Exercise description —
Answer these questions from the review excerpt.
1. Where do some say the speaker is still working?
2. What is the title of the last poem in the collection?
3. Which theory does the reviewer say one is reminded of?

START Excerpted passage

He thus dexterously sums up the essential teachings from The Mahabharata, which provides its readers with the ultimate philosophy behind life and living.
Today, nobody knows my whereabouts,
Some say I am still working at
Dadar Dance Bar.(p 71).

 This poem can be compared to an image, and the reader must possess the eye to comprehend the original piece of literature through the image. One is immediately reminded of Plato’s “Theory of Forms or Ideas.” It is a morsel that can be masticated for long. Just like writing, reading too is a lonely pursuit until there is “illumination”:
Others say I was last seen doing fusion pole dance
in the holy gardens of Addis Ababa. (p 71)

The last section of this collection –Submission To the Good Barbarian” and the last poem “Fascism, Fascism, Fascism”, works its way where words are absent and makes space for loudness of thought. Ashwini not only replays the affront but also makes the moot point, almost in the manner of a metaphysical conceit that effects a shock,
The idea was to arouse hatred and
thirst for blood to gain insight into the innocence of our evil
actions (p75).

END Excerpted passage
START Records supplied

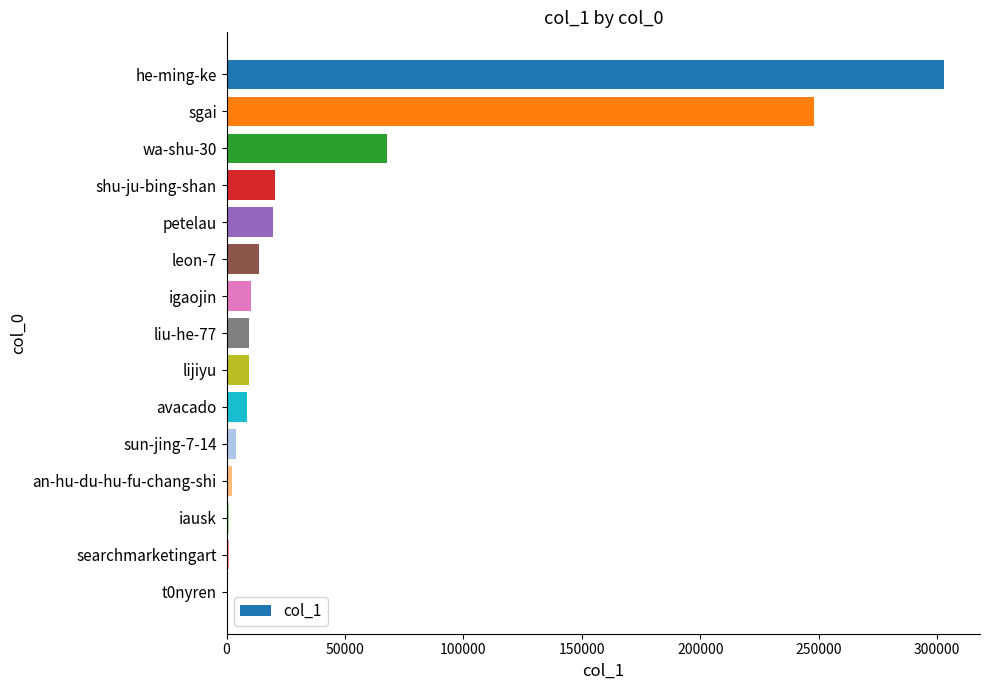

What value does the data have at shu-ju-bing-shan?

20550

END Records supplied
START Records supplied

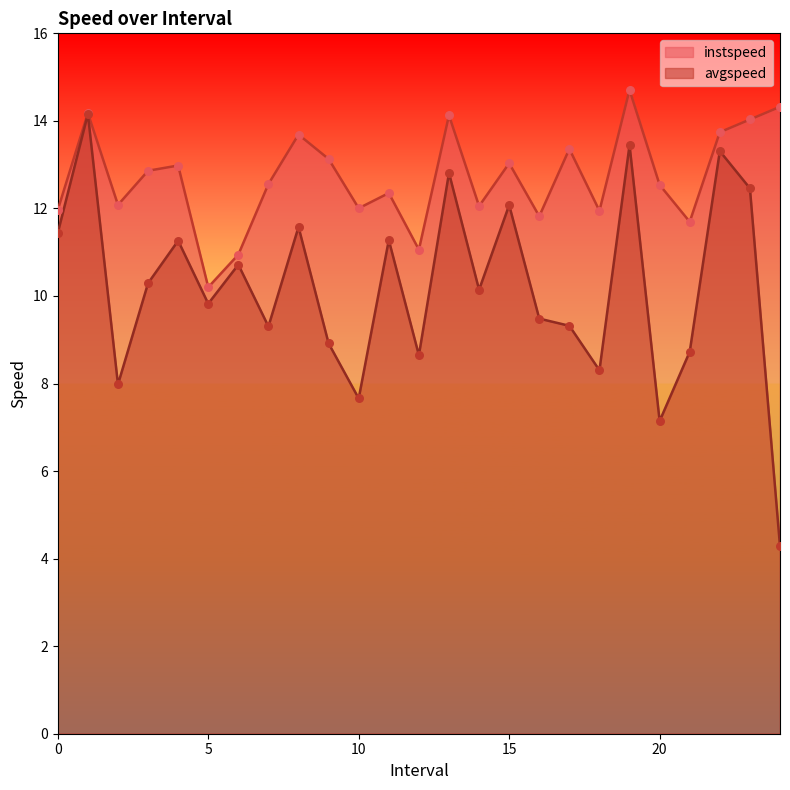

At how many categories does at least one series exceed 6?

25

END Records supplied
START Records supplied

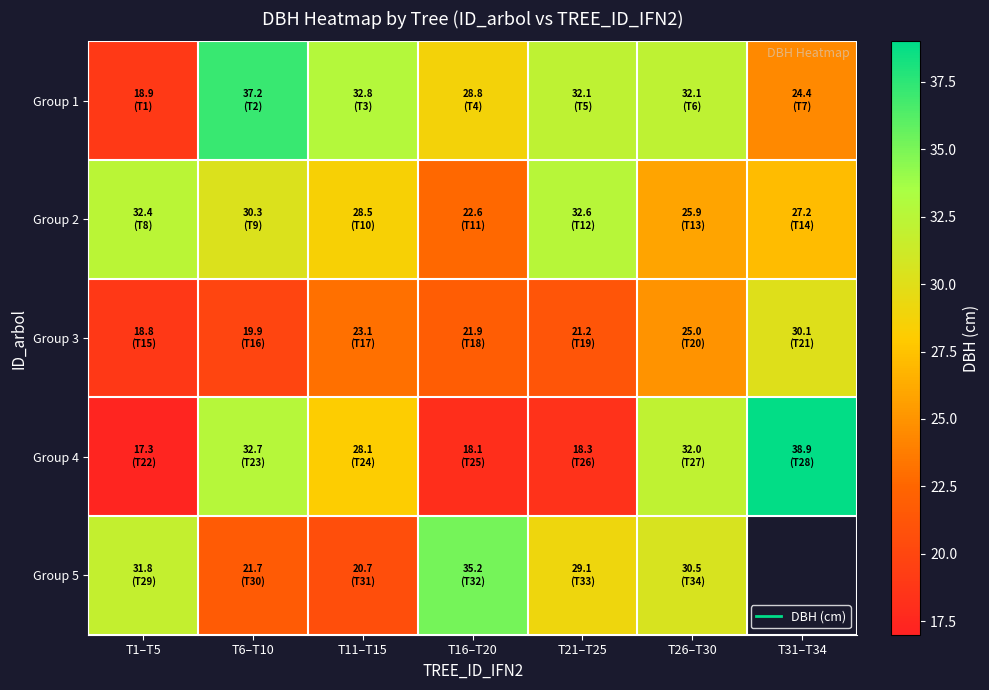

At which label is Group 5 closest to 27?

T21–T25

END Records supplied

Your response —
1. Dadar Dance Bar
2. "Fascism, Fascism, Fascism"
3. Plato's "Theory of Forms or Ideas"